After being named the President’s Medalist at the University of Washington (Classics, 1934), Fulton converted from the devout Methodism of his family. Testifying that he left nothing behind, but that he found in the Catholic Church what before he only thought he had—Jesus Christ.
In addition to Dickens, Fulton valued every volume of Sir Walter Scott. In 1974 he made pilgrimage to Presbyterian Scotland—not Catholic territory!. But within two weeks was invited on national television (!) to give his “testimony.” And, at St. Giles Cathedral he gave the first sermon by a Catholic priest since the Reformation. Also, his report of the parish food kitchen begun in 1969 during the national recession, often serving some 200 “guests” (the same number that St. Louis IX is said to have served weekly with his own hands) and which continues without interruption these fifty-three years later and counting. Also, his weekly Bible study classes, sometimes five a week, delivered to both Catholic and Protestant gatherings. And, too, the time that a motorcycle gang descended upon the Priory. To the apprehensive greeter, only this: “we ask to speak with Fr. Fulton, our friend.”

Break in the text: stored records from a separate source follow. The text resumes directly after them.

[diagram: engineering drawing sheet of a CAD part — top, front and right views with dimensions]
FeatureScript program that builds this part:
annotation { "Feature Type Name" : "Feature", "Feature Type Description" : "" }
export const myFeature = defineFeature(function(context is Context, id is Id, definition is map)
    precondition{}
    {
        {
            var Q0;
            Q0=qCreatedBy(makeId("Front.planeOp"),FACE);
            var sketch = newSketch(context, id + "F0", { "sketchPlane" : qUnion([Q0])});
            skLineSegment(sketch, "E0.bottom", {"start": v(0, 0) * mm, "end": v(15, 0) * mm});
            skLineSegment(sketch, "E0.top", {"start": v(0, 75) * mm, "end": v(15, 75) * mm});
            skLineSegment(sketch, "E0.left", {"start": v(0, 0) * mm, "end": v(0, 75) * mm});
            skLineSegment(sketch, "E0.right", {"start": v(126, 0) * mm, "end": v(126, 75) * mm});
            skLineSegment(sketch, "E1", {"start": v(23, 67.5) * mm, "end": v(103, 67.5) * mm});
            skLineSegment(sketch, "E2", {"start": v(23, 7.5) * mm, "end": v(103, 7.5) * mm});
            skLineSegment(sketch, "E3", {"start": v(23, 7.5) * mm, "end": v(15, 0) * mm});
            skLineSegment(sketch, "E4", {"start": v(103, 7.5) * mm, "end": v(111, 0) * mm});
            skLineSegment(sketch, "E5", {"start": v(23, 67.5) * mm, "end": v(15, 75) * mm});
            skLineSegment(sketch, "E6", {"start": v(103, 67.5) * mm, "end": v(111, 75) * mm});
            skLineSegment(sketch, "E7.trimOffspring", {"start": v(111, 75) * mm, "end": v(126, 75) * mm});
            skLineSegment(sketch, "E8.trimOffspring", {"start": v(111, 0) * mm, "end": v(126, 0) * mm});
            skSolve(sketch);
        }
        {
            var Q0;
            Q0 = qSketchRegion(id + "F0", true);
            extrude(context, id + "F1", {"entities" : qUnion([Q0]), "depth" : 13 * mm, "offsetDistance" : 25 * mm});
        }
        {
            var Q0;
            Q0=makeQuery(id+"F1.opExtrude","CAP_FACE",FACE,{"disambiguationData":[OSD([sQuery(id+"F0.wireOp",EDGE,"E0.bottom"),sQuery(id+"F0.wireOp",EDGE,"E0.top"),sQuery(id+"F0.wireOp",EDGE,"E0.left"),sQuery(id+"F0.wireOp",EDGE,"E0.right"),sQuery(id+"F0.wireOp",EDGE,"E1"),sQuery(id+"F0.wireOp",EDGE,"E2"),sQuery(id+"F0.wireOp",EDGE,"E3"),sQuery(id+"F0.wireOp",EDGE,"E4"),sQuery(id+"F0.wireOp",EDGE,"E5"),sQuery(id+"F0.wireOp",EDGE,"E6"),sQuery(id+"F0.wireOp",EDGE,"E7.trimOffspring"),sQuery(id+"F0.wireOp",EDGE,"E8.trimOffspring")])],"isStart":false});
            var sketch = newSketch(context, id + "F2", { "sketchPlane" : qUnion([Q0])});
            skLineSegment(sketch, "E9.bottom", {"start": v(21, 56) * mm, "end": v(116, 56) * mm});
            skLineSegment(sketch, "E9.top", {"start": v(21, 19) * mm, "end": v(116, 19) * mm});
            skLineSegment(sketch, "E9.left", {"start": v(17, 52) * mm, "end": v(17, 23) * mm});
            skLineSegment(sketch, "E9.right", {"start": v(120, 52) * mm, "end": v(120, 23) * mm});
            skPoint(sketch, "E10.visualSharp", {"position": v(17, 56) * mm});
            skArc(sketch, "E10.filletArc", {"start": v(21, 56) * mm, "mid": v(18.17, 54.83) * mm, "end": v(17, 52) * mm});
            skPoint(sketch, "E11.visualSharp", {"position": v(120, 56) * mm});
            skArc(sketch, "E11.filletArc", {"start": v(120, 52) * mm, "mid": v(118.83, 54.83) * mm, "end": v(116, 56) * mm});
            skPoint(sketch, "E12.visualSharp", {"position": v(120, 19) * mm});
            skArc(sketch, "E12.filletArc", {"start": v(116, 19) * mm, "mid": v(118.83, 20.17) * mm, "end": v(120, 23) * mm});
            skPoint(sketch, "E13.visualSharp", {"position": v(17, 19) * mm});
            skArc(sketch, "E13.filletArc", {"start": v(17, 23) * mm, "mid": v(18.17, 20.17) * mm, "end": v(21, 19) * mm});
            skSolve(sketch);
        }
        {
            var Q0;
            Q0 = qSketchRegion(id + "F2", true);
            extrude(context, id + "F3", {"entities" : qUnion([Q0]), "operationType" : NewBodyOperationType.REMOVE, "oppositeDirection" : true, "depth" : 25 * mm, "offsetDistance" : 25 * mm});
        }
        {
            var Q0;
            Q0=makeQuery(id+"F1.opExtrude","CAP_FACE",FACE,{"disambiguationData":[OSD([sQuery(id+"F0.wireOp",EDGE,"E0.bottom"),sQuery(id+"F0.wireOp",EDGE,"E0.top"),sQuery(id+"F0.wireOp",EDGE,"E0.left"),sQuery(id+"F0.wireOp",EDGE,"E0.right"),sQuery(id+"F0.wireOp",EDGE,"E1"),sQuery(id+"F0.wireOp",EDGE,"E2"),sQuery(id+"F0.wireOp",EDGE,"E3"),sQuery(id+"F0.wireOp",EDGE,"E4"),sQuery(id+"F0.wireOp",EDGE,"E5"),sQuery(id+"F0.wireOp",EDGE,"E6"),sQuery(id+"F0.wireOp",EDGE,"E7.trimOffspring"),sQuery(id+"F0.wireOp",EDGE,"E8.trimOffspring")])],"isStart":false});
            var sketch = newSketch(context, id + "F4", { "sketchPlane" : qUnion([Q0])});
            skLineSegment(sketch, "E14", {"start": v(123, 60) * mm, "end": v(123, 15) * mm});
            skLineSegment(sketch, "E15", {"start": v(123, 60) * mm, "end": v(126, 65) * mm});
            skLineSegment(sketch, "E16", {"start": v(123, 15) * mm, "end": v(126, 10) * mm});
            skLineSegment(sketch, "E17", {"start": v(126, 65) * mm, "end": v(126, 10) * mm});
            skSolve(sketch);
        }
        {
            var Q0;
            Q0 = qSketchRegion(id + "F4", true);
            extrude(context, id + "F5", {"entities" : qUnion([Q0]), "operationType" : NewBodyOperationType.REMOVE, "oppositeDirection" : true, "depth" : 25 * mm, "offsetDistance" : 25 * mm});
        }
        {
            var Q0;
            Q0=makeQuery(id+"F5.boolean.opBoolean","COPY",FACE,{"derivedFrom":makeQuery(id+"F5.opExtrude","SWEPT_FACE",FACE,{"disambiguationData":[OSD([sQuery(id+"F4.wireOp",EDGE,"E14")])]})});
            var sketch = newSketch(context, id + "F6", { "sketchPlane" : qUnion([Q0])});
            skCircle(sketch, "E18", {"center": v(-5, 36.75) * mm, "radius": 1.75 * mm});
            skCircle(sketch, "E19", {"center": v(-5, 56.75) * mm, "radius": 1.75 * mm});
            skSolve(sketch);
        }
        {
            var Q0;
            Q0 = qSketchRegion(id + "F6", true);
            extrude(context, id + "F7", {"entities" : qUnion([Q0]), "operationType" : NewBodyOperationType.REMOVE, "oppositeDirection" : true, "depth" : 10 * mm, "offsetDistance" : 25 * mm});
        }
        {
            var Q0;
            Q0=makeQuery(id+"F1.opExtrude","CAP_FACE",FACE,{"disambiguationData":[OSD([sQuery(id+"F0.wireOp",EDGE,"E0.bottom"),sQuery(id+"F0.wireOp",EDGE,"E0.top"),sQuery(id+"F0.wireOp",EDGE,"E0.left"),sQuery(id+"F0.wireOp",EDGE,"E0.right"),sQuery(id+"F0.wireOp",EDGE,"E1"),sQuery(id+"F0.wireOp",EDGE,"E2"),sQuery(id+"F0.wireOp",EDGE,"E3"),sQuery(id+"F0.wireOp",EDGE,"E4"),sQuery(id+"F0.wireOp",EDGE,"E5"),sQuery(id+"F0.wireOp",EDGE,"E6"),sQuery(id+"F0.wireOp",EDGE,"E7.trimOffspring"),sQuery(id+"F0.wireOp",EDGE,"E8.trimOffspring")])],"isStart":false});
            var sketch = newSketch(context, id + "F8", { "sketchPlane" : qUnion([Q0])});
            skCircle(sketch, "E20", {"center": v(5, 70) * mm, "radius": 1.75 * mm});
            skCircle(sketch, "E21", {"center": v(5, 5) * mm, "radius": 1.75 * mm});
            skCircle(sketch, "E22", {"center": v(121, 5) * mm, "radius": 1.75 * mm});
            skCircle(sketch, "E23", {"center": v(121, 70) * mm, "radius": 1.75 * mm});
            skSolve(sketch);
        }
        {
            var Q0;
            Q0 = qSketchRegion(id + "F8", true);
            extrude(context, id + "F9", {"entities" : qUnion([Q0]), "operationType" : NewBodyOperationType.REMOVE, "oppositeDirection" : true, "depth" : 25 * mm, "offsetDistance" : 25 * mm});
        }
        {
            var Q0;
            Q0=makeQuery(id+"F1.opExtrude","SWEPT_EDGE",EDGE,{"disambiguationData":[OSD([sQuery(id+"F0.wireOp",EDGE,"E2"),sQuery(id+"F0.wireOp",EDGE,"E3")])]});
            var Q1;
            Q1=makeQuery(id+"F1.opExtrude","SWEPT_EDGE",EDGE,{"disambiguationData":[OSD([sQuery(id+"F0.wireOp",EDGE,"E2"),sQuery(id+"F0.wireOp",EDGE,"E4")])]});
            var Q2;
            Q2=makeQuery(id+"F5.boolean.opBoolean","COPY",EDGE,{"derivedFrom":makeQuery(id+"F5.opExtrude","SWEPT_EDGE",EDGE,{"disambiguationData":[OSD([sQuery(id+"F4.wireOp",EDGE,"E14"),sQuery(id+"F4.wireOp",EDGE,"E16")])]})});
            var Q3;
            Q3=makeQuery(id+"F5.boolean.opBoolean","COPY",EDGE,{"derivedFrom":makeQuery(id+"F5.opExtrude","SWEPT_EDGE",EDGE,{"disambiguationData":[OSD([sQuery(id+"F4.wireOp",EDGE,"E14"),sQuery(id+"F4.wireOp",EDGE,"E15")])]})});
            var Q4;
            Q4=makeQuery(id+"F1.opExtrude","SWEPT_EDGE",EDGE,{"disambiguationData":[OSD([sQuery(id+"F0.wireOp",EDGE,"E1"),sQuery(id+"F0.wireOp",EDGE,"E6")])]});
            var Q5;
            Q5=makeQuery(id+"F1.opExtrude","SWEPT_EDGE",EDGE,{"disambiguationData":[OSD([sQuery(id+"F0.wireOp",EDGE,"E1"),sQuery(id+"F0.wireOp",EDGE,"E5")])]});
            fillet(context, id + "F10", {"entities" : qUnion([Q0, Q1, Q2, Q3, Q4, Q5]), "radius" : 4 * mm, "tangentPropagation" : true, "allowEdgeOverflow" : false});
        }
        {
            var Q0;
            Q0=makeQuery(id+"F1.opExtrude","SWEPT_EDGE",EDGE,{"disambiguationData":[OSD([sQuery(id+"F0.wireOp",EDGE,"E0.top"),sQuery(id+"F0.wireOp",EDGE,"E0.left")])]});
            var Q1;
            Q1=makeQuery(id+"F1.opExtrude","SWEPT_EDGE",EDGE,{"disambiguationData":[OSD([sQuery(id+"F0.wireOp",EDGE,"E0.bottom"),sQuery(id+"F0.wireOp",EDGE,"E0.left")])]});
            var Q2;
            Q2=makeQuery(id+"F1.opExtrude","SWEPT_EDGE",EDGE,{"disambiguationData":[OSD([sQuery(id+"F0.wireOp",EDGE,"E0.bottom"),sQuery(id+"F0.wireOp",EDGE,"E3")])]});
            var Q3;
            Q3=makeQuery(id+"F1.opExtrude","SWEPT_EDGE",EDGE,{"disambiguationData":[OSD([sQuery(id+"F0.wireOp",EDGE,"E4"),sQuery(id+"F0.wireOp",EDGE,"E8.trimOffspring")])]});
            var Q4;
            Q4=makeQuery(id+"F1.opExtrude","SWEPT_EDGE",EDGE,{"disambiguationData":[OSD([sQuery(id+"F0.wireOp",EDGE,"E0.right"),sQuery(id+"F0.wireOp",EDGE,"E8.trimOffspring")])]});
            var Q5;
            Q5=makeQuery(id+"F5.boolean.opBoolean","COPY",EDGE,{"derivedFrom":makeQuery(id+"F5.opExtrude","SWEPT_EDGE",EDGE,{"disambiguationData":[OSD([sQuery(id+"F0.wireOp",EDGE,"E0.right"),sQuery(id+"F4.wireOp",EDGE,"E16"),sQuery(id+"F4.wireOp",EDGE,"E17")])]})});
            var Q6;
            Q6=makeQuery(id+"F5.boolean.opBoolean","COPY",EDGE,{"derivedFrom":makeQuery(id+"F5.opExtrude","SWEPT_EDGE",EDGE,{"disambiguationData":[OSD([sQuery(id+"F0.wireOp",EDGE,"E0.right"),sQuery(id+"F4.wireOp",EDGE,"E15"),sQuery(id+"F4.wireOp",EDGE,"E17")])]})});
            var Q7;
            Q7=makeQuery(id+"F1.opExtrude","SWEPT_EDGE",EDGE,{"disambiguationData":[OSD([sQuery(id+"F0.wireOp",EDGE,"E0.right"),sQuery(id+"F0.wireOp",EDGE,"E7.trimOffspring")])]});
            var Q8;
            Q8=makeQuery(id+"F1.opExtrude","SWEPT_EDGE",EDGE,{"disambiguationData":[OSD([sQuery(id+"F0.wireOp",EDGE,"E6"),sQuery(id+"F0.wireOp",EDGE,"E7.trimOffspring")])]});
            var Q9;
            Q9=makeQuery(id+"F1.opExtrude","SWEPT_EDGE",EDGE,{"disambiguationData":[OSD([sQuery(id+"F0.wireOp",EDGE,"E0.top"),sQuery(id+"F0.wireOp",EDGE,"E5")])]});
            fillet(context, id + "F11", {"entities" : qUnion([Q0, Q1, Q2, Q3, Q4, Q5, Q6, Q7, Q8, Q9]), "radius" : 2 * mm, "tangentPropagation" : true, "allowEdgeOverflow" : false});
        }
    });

The core thing about Fr. Fulton, lover of Dickens and Scott, was his devotion to the concretely Real Presence in the Blessed Sacrament. (He always “got it” about an awaited Eucharistic revival.) During the persecution, and without interruption or disturbance, he continued with the weekly Latin Mass (!) alongside his Novus Ordo, up into the late 1990s, when at the age of 86 he simply joined Our Lady of Guadalupe in heaven on her day, December 12, 1998. In the pews were told stories of novenas and a few miraculous healings.
Where genuine holiness transparently radiates, words are not necessary—so said Saint Francis himself…
All of today’s stale disruptions in the Church claimed a toxic dry-run in Seattle throughout the last half-century. But there was also the graced anomaly of Fr. Fulton: “our Blessed Mother warned us of such things.” The fully “orthodox,” innocently and profoundly sacramental Fulton was known even then as “Fr. Joy.” A partly Dickensian witness to the fact of the Incarnation and the year-around joy of Christmas.